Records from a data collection

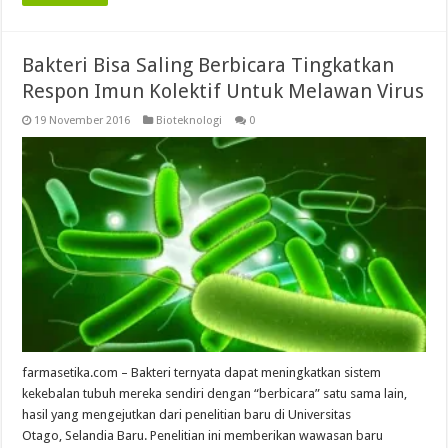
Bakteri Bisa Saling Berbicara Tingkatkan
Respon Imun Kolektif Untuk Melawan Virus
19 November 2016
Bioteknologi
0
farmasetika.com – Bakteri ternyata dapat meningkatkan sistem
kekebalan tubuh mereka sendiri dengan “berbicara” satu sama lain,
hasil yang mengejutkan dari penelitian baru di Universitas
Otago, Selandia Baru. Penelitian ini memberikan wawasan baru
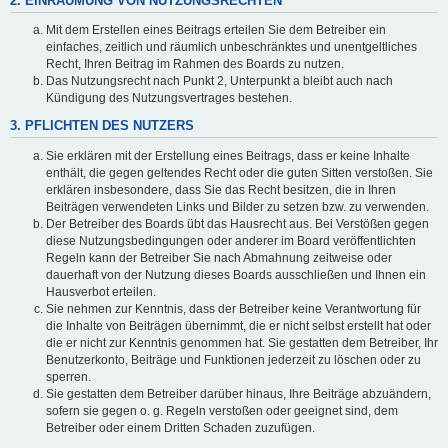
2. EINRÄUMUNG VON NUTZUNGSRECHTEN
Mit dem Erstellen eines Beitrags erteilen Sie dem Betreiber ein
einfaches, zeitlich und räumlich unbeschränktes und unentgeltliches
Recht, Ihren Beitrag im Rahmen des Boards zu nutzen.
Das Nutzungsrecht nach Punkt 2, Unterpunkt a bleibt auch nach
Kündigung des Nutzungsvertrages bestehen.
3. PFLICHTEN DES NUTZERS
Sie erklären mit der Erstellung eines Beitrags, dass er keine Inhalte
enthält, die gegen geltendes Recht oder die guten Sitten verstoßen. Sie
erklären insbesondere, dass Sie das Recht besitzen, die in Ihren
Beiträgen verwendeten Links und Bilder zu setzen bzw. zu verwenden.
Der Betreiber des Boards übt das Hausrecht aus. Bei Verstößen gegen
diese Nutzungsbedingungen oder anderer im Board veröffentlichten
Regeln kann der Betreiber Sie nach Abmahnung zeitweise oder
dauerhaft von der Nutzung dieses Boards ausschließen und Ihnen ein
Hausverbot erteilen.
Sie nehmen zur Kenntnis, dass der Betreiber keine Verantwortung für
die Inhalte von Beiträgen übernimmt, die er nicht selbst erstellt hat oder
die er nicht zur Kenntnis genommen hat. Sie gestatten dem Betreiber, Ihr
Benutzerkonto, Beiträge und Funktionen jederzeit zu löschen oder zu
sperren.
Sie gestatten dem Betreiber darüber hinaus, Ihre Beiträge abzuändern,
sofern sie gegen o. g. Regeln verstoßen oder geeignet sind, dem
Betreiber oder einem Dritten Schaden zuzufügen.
---
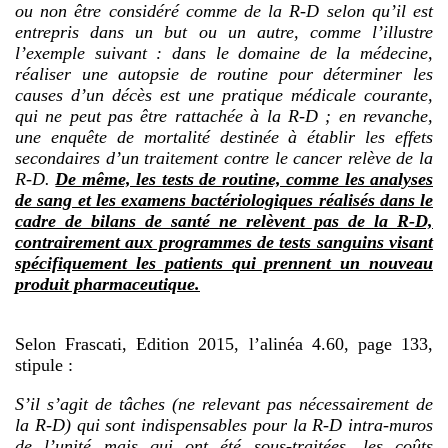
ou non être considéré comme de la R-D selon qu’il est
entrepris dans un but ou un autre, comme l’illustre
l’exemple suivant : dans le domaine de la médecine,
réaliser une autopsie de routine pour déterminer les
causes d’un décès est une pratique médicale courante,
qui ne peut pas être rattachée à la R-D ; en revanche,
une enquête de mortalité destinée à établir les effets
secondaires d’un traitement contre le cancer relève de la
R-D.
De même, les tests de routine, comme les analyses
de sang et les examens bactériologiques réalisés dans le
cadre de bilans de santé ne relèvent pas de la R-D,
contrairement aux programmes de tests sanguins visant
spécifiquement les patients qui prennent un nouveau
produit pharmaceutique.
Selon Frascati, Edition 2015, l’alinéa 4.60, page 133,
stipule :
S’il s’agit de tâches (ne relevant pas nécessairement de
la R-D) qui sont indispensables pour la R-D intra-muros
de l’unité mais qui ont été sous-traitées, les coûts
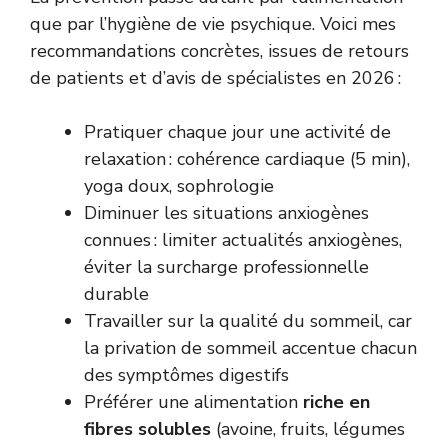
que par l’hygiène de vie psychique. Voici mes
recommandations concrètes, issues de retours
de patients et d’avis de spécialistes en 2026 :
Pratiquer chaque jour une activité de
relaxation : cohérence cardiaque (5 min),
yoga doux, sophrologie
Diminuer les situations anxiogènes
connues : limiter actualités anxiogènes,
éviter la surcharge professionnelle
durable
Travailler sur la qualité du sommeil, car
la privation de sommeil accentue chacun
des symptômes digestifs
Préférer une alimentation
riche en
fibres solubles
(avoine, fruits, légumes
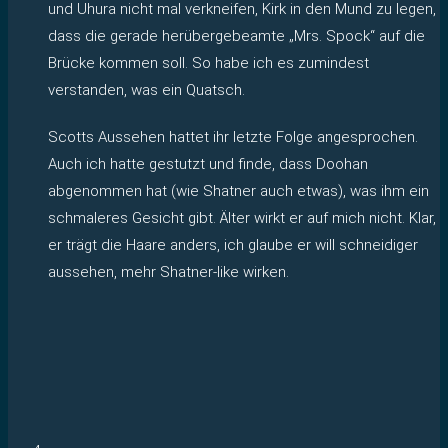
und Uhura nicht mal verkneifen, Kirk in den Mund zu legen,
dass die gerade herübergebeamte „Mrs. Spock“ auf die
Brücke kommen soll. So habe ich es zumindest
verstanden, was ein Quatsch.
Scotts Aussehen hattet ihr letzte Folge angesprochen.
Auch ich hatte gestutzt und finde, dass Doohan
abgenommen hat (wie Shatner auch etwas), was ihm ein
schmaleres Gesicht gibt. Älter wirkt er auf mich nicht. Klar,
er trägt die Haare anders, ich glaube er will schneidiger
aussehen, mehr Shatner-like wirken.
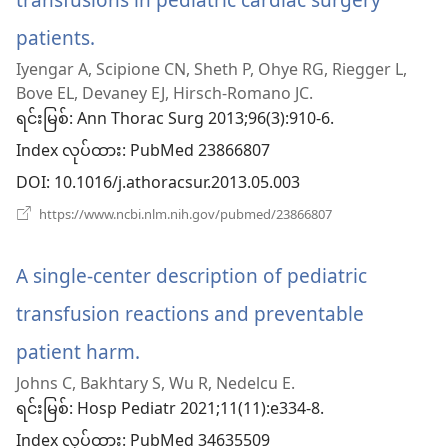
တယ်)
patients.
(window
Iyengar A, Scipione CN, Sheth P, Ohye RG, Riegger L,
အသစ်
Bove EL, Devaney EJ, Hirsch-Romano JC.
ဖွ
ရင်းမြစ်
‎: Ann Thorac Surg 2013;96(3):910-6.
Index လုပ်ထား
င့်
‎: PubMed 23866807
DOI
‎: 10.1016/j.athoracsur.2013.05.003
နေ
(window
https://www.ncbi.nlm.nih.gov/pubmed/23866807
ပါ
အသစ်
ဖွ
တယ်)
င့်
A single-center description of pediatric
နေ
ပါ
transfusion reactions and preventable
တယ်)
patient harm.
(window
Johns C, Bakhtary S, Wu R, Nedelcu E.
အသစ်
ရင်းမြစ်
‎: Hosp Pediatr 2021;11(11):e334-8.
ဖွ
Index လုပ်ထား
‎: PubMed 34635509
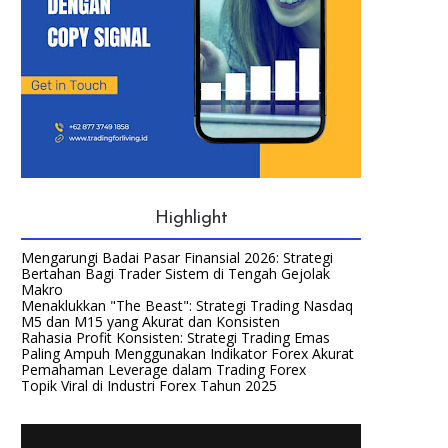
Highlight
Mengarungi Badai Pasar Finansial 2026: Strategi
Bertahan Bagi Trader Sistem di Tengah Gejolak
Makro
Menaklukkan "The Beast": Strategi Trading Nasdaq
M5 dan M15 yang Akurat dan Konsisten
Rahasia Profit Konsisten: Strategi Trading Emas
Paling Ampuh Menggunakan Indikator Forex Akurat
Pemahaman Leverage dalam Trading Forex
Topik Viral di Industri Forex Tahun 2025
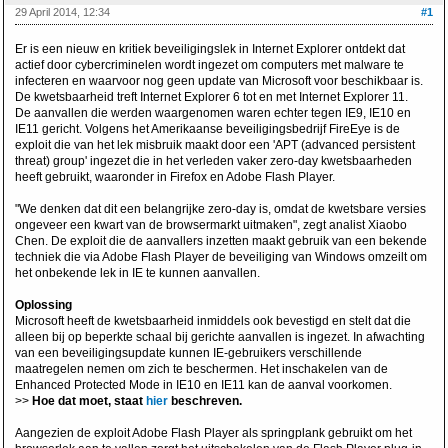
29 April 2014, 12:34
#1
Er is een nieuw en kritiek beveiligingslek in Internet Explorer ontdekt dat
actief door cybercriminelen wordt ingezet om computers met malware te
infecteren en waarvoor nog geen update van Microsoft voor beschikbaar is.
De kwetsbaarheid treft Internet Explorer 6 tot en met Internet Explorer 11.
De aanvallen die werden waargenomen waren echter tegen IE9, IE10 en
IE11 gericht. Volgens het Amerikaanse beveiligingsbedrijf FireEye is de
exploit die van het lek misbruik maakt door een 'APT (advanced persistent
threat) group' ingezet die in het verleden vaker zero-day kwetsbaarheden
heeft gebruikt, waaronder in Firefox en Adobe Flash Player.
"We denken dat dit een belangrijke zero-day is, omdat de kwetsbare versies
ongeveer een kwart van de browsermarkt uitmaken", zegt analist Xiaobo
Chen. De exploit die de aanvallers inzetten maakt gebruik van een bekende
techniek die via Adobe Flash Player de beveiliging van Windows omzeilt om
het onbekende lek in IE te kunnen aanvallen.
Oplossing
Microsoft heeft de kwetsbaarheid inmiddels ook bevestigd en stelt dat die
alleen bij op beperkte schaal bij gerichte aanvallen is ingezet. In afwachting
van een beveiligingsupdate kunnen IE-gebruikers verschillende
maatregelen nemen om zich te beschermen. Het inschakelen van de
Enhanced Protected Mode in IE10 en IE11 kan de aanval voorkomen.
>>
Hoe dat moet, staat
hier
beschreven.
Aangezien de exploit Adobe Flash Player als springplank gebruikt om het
...
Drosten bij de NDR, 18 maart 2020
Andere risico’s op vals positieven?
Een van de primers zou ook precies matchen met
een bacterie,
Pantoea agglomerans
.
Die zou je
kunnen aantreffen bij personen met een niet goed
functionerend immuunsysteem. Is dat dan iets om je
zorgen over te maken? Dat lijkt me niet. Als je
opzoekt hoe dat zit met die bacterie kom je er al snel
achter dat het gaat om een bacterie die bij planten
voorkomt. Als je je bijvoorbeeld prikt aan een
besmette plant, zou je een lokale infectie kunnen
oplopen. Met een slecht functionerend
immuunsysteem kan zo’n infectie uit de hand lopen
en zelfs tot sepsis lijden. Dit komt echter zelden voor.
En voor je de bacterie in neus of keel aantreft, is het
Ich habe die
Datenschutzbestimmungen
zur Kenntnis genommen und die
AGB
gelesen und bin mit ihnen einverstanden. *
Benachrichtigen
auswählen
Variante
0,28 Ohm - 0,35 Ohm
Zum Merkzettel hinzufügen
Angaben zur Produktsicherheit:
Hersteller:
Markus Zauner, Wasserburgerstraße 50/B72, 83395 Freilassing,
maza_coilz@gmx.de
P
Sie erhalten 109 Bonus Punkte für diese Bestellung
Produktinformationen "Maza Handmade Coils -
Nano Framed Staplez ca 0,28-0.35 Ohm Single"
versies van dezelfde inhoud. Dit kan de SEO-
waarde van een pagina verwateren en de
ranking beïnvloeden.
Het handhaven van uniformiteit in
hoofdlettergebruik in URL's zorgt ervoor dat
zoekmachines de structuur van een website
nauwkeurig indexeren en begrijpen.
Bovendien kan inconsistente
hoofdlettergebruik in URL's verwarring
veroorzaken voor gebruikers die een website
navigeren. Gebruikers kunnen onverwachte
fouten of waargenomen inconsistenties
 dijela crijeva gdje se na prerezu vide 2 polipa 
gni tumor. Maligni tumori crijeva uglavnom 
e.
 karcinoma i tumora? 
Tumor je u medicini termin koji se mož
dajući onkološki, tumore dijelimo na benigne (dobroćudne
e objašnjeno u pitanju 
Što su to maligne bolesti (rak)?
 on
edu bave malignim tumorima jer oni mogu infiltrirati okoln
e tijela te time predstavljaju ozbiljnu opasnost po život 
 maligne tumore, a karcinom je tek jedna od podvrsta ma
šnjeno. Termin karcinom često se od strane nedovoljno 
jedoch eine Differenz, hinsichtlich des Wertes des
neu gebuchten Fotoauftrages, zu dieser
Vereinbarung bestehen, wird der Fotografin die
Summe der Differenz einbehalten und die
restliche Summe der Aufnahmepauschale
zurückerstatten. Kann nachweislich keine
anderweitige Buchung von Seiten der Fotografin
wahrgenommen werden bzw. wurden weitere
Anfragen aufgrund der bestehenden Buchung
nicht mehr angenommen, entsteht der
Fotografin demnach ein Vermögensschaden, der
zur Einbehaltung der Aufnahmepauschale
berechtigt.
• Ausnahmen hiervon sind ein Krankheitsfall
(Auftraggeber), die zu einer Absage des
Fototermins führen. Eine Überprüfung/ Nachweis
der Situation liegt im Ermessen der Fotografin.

Work instruction:
Every line above holding the string "Player" should be listed.

Exercise answer:
heeft gebruikt, waaronder in Firefox en Adobe Flash Player.
techniek die via Adobe Flash Player de beveiliging van Windows omzeilt om
Aangezien de exploit Adobe Flash Player als springplank gebruikt om het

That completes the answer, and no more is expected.